## ABOUT THIS TASK
The entries are to be reproduced verbatim, and their pictures left out.

(Stored data entries)
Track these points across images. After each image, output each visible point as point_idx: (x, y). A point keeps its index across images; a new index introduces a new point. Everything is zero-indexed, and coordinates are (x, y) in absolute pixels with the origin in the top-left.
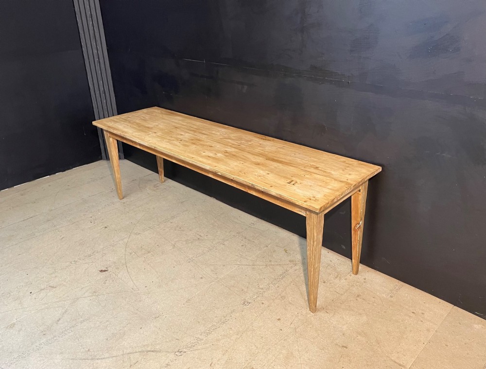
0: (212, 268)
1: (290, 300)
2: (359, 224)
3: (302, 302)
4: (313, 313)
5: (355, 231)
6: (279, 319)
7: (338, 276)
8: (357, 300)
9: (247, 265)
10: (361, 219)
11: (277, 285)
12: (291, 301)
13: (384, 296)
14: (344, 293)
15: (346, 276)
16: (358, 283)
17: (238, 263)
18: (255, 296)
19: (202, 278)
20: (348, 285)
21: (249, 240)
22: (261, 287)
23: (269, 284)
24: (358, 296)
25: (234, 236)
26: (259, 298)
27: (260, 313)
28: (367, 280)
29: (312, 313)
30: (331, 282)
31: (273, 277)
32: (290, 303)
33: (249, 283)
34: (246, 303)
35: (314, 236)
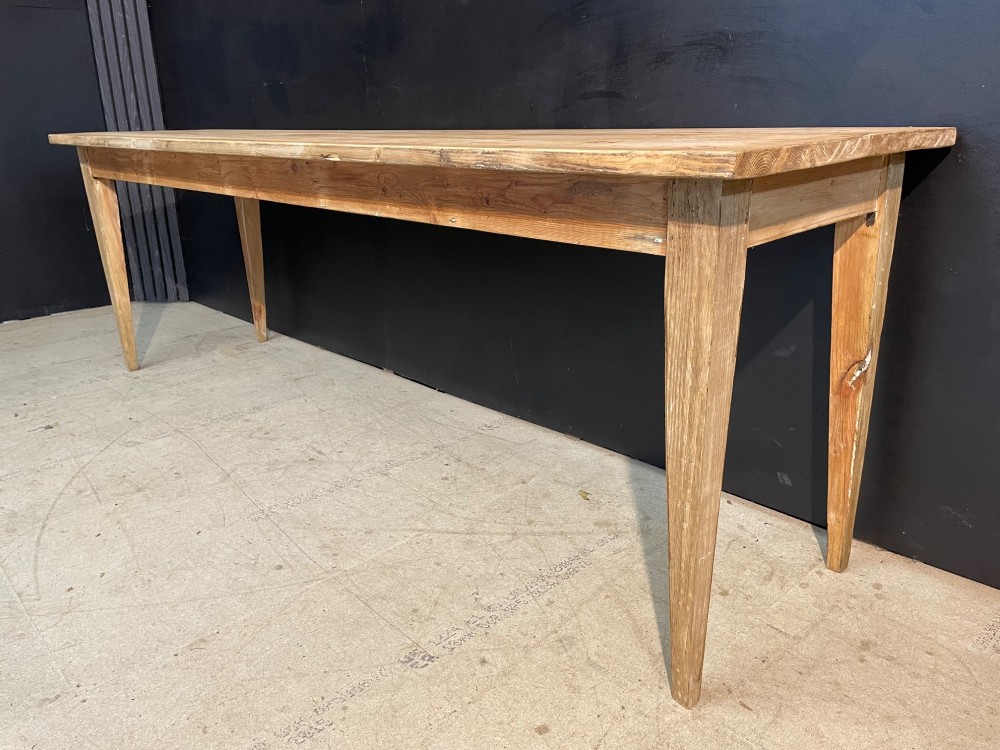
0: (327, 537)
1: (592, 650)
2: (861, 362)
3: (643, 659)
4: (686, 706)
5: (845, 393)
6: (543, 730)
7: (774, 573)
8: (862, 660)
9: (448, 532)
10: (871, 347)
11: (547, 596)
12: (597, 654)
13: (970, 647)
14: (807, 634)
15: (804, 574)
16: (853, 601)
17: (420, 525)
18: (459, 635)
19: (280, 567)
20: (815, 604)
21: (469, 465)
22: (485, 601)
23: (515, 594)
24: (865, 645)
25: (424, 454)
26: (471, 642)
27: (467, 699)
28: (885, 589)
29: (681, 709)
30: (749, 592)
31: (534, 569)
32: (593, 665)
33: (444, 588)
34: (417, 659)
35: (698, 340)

## RESULT
Track these points across images. After each image, output each visible point as point_idx: (x, y). A point keeps its index across images; a new index introduces a new point. Everything is zero-indexed, and coordinates are (x, y) in absolute pixels with the origin in the top-left.
0: (212, 268)
1: (290, 300)
2: (359, 224)
3: (302, 302)
4: (313, 313)
5: (355, 231)
6: (279, 319)
7: (338, 276)
8: (357, 300)
9: (247, 265)
10: (361, 219)
11: (277, 285)
12: (291, 301)
13: (384, 296)
14: (344, 293)
15: (346, 276)
16: (358, 283)
17: (238, 263)
18: (255, 296)
19: (202, 278)
20: (348, 285)
21: (249, 240)
22: (261, 287)
23: (269, 284)
24: (358, 296)
25: (234, 236)
26: (259, 298)
27: (260, 313)
28: (367, 280)
29: (312, 313)
30: (331, 282)
31: (273, 277)
32: (290, 303)
33: (249, 283)
34: (246, 303)
35: (314, 236)
0: (327, 537)
1: (592, 650)
2: (861, 362)
3: (643, 659)
4: (686, 706)
5: (845, 393)
6: (543, 730)
7: (774, 573)
8: (862, 660)
9: (448, 532)
10: (871, 347)
11: (547, 596)
12: (597, 654)
13: (970, 647)
14: (807, 634)
15: (804, 574)
16: (853, 601)
17: (420, 525)
18: (459, 635)
19: (280, 567)
20: (815, 604)
21: (469, 465)
22: (485, 601)
23: (515, 594)
24: (865, 645)
25: (424, 454)
26: (471, 642)
27: (467, 699)
28: (885, 589)
29: (681, 709)
30: (749, 592)
31: (534, 569)
32: (593, 665)
33: (444, 588)
34: (417, 659)
35: (698, 340)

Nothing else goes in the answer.